** AIM OF THE TASK **
Format the text lines from all of the records below as a single numbered list, one line per item, with blank lines left out. Leave the pictures out of the list.

*** EXTRACTED DATA ***

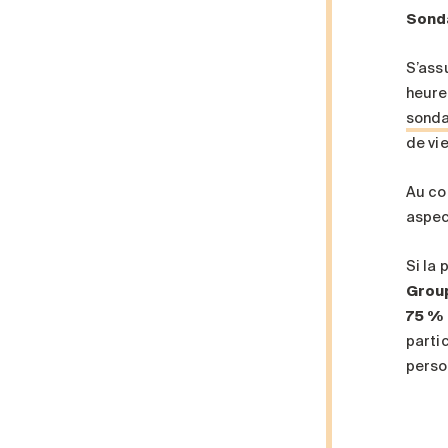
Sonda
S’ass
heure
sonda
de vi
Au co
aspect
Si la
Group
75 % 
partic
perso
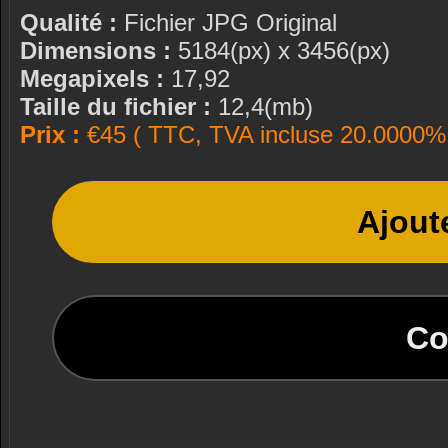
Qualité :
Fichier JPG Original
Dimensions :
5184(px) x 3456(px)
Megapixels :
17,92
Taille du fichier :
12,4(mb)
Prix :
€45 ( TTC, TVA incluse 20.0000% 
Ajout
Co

*** End of EXTRACTED DATA ***

** OUTPUT FOR THIS TASK **
1. Sonda
2. S’ass
3. heure
4. sonda
5. de vi
6. Au co
7. aspect
8. Si la
9. Group
10. 75 % 
11. partic
12. perso
13. Qualité :
14. Fichier JPG Original
15. Dimensions :
16. 5184(px) x 3456(px)
17. Megapixels :
18. 17,92
19. Taille du fichier :
20. 12,4(mb)
21. Prix :
22. €45 ( TTC, TVA incluse 20.0000% 
23. Ajout
24. Co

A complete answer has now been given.